***** Extracted material

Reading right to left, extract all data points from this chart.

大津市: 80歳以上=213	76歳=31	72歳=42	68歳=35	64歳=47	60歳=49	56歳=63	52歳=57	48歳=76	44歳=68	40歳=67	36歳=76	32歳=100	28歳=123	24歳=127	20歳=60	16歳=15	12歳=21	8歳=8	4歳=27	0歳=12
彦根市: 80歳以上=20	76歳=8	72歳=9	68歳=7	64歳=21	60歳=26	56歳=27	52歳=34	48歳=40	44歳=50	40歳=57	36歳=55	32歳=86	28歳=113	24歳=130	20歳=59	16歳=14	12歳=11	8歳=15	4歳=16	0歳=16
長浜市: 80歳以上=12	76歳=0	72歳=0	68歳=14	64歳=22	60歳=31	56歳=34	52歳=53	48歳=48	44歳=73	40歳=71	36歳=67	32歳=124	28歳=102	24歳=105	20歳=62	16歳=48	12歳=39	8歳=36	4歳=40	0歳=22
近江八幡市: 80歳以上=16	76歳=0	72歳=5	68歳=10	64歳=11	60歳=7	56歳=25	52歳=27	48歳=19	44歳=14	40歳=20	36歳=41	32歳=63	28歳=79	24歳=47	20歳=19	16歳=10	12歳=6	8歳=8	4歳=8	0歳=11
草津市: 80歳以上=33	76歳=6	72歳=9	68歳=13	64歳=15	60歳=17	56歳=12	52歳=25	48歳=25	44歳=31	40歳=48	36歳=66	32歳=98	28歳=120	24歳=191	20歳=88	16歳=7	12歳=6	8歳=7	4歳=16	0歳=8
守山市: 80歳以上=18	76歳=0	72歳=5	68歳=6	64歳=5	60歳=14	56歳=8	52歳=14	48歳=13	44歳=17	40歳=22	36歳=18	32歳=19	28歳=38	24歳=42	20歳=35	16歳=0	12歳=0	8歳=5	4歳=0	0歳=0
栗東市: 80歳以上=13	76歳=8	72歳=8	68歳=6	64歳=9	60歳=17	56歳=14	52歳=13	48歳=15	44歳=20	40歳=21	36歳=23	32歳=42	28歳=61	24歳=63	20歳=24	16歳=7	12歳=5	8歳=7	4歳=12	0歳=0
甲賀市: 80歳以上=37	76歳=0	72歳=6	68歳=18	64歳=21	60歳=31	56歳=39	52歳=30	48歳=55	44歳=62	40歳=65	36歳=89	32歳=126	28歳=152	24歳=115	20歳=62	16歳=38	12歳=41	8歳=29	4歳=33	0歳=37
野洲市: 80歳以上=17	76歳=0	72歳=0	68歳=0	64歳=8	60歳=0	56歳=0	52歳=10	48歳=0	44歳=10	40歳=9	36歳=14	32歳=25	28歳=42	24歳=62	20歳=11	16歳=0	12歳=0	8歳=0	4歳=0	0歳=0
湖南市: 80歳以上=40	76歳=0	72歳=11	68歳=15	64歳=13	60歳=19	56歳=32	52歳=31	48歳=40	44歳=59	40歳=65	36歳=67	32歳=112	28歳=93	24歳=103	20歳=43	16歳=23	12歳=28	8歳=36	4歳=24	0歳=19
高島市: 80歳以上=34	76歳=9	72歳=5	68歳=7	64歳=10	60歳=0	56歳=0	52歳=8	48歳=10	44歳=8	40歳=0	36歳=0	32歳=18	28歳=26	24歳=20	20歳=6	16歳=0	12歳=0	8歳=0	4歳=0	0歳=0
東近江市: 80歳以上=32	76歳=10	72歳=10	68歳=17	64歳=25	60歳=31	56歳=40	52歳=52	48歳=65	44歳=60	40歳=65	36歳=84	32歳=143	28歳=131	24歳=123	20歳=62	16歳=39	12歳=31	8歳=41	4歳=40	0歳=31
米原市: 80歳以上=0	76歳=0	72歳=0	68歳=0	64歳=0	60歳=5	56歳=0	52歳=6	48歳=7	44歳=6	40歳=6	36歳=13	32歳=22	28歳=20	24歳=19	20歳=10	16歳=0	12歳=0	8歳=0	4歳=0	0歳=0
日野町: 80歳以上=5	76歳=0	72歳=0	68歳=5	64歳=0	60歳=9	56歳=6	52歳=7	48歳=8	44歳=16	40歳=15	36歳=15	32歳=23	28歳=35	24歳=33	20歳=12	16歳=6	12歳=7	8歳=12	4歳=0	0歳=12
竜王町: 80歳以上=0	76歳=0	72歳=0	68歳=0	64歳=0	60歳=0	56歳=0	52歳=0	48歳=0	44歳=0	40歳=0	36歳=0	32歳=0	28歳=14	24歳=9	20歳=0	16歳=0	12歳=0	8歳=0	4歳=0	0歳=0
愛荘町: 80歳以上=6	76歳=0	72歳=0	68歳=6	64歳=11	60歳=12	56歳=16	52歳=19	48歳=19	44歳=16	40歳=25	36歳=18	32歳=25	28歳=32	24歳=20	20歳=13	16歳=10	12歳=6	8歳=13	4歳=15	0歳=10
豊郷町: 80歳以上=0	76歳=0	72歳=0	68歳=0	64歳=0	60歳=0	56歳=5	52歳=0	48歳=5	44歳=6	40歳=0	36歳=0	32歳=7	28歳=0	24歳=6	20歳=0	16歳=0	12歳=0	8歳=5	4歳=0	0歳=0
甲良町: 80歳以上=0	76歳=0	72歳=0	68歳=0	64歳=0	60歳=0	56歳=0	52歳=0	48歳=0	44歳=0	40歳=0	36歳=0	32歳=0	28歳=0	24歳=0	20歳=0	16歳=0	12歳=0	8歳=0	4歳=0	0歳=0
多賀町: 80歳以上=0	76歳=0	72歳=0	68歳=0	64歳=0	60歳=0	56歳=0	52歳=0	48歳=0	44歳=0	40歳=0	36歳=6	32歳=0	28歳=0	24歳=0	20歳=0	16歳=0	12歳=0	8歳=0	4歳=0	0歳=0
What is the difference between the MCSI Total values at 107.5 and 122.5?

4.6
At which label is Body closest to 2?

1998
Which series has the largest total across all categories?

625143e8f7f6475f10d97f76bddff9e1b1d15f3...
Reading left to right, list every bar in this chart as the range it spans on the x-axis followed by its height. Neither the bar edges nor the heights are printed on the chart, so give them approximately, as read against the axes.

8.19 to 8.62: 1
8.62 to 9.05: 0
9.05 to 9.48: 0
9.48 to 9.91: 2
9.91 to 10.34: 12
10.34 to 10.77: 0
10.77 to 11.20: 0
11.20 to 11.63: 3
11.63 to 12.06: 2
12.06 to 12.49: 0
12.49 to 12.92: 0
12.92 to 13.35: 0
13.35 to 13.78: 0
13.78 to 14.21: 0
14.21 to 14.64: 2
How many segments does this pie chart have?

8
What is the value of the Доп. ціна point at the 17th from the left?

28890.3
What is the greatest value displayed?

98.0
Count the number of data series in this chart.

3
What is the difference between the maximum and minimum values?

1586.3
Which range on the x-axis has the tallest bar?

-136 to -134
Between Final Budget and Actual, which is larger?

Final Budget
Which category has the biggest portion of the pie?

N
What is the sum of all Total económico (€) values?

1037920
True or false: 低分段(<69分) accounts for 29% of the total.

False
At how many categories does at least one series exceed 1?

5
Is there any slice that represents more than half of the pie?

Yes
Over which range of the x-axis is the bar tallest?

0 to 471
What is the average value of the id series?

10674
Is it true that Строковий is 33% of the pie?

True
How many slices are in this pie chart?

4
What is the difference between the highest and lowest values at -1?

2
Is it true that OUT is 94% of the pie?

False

**********

▶ _Work to be completed_
Reproduce every one of the records above verbatim, keeping each line and its wording unchanged.

▶ _Your response_
Reading right to left, extract all data points from this chart.

大津市: 80歳以上=213	76歳=31	72歳=42	68歳=35	64歳=47	60歳=49	56歳=63	52歳=57	48歳=76	44歳=68	40歳=67	36歳=76	32歳=100	28歳=123	24歳=127	20歳=60	16歳=15	12歳=21	8歳=8	4歳=27	0歳=12
彦根市: 80歳以上=20	76歳=8	72歳=9	68歳=7	64歳=21	60歳=26	56歳=27	52歳=34	48歳=40	44歳=50	40歳=57	36歳=55	32歳=86	28歳=113	24歳=130	20歳=59	16歳=14	12歳=11	8歳=15	4歳=16	0歳=16
長浜市: 80歳以上=12	76歳=0	72歳=0	68歳=14	64歳=22	60歳=31	56歳=34	52歳=53	48歳=48	44歳=73	40歳=71	36歳=67	32歳=124	28歳=102	24歳=105	20歳=62	16歳=48	12歳=39	8歳=36	4歳=40	0歳=22
近江八幡市: 80歳以上=16	76歳=0	72歳=5	68歳=10	64歳=11	60歳=7	56歳=25	52歳=27	48歳=19	44歳=14	40歳=20	36歳=41	32歳=63	28歳=79	24歳=47	20歳=19	16歳=10	12歳=6	8歳=8	4歳=8	0歳=11
草津市: 80歳以上=33	76歳=6	72歳=9	68歳=13	64歳=15	60歳=17	56歳=12	52歳=25	48歳=25	44歳=31	40歳=48	36歳=66	32歳=98	28歳=120	24歳=191	20歳=88	16歳=7	12歳=6	8歳=7	4歳=16	0歳=8
守山市: 80歳以上=18	76歳=0	72歳=5	68歳=6	64歳=5	60歳=14	56歳=8	52歳=14	48歳=13	44歳=17	40歳=22	36歳=18	32歳=19	28歳=38	24歳=42	20歳=35	16歳=0	12歳=0	8歳=5	4歳=0	0歳=0
栗東市: 80歳以上=13	76歳=8	72歳=8	68歳=6	64歳=9	60歳=17	56歳=14	52歳=13	48歳=15	44歳=20	40歳=21	36歳=23	32歳=42	28歳=61	24歳=63	20歳=24	16歳=7	12歳=5	8歳=7	4歳=12	0歳=0
甲賀市: 80歳以上=37	76歳=0	72歳=6	68歳=18	64歳=21	60歳=31	56歳=39	52歳=30	48歳=55	44歳=62	40歳=65	36歳=89	32歳=126	28歳=152	24歳=115	20歳=62	16歳=38	12歳=41	8歳=29	4歳=33	0歳=37
野洲市: 80歳以上=17	76歳=0	72歳=0	68歳=0	64歳=8	60歳=0	56歳=0	52歳=10	48歳=0	44歳=10	40歳=9	36歳=14	32歳=25	28歳=42	24歳=62	20歳=11	16歳=0	12歳=0	8歳=0	4歳=0	0歳=0
湖南市: 80歳以上=40	76歳=0	72歳=11	68歳=15	64歳=13	60歳=19	56歳=32	52歳=31	48歳=40	44歳=59	40歳=65	36歳=67	32歳=112	28歳=93	24歳=103	20歳=43	16歳=23	12歳=28	8歳=36	4歳=24	0歳=19
高島市: 80歳以上=34	76歳=9	72歳=5	68歳=7	64歳=10	60歳=0	56歳=0	52歳=8	48歳=10	44歳=8	40歳=0	36歳=0	32歳=18	28歳=26	24歳=20	20歳=6	16歳=0	12歳=0	8歳=0	4歳=0	0歳=0
東近江市: 80歳以上=32	76歳=10	72歳=10	68歳=17	64歳=25	60歳=31	56歳=40	52歳=52	48歳=65	44歳=60	40歳=65	36歳=84	32歳=143	28歳=131	24歳=123	20歳=62	16歳=39	12歳=31	8歳=41	4歳=40	0歳=31
米原市: 80歳以上=0	76歳=0	72歳=0	68歳=0	64歳=0	60歳=5	56歳=0	52歳=6	48歳=7	44歳=6	40歳=6	36歳=13	32歳=22	28歳=20	24歳=19	20歳=10	16歳=0	12歳=0	8歳=0	4歳=0	0歳=0
日野町: 80歳以上=5	76歳=0	72歳=0	68歳=5	64歳=0	60歳=9	56歳=6	52歳=7	48歳=8	44歳=16	40歳=15	36歳=15	32歳=23	28歳=35	24歳=33	20歳=12	16歳=6	12歳=7	8歳=12	4歳=0	0歳=12
竜王町: 80歳以上=0	76歳=0	72歳=0	68歳=0	64歳=0	60歳=0	56歳=0	52歳=0	48歳=0	44歳=0	40歳=0	36歳=0	32歳=0	28歳=14	24歳=9	20歳=0	16歳=0	12歳=0	8歳=0	4歳=0	0歳=0
愛荘町: 80歳以上=6	76歳=0	72歳=0	68歳=6	64歳=11	60歳=12	56歳=16	52歳=19	48歳=19	44歳=16	40歳=25	36歳=18	32歳=25	28歳=32	24歳=20	20歳=13	16歳=10	12歳=6	8歳=13	4歳=15	0歳=10
豊郷町: 80歳以上=0	76歳=0	72歳=0	68歳=0	64歳=0	60歳=0	56歳=5	52歳=0	48歳=5	44歳=6	40歳=0	36歳=0	32歳=7	28歳=0	24歳=6	20歳=0	16歳=0	12歳=0	8歳=5	4歳=0	0歳=0
甲良町: 80歳以上=0	76歳=0	72歳=0	68歳=0	64歳=0	60歳=0	56歳=0	52歳=0	48歳=0	44歳=0	40歳=0	36歳=0	32歳=0	28歳=0	24歳=0	20歳=0	16歳=0	12歳=0	8歳=0	4歳=0	0歳=0
多賀町: 80歳以上=0	76歳=0	72歳=0	68歳=0	64歳=0	60歳=0	56歳=0	52歳=0	48歳=0	44歳=0	40歳=0	36歳=6	32歳=0	28歳=0	24歳=0	20歳=0	16歳=0	12歳=0	8歳=0	4歳=0	0歳=0
What is the difference between the MCSI Total values at 107.5 and 122.5?

4.6
At which label is Body closest to 2?

1998
Which series has the largest total across all categories?

625143e8f7f6475f10d97f76bddff9e1b1d15f3...
Reading left to right, list every bar in this chart as the range it spans on the x-axis followed by its height. Neither the bar edges nor the heights are printed on the chart, so give them approximately, as read against the axes.

8.19 to 8.62: 1
8.62 to 9.05: 0
9.05 to 9.48: 0
9.48 to 9.91: 2
9.91 to 10.34: 12
10.34 to 10.77: 0
10.77 to 11.20: 0
11.20 to 11.63: 3
11.63 to 12.06: 2
12.06 to 12.49: 0
12.49 to 12.92: 0
12.92 to 13.35: 0
13.35 to 13.78: 0
13.78 to 14.21: 0
14.21 to 14.64: 2
How many segments does this pie chart have?

8
What is the value of the Доп. ціна point at the 17th from the left?

28890.3
What is the greatest value displayed?

98.0
Count the number of data series in this chart.

3
What is the difference between the maximum and minimum values?

1586.3
Which range on the x-axis has the tallest bar?

-136 to -134
Between Final Budget and Actual, which is larger?

Final Budget
Which category has the biggest portion of the pie?

N
What is the sum of all Total económico (€) values?

1037920
True or false: 低分段(<69分) accounts for 29% of the total.

False
At how many categories does at least one series exceed 1?

5
Is there any slice that represents more than half of the pie?

Yes
Over which range of the x-axis is the bar tallest?

0 to 471
What is the average value of the id series?

10674
Is it true that Строковий is 33% of the pie?

True
How many slices are in this pie chart?

4
What is the difference between the highest and lowest values at -1?

2
Is it true that OUT is 94% of the pie?

False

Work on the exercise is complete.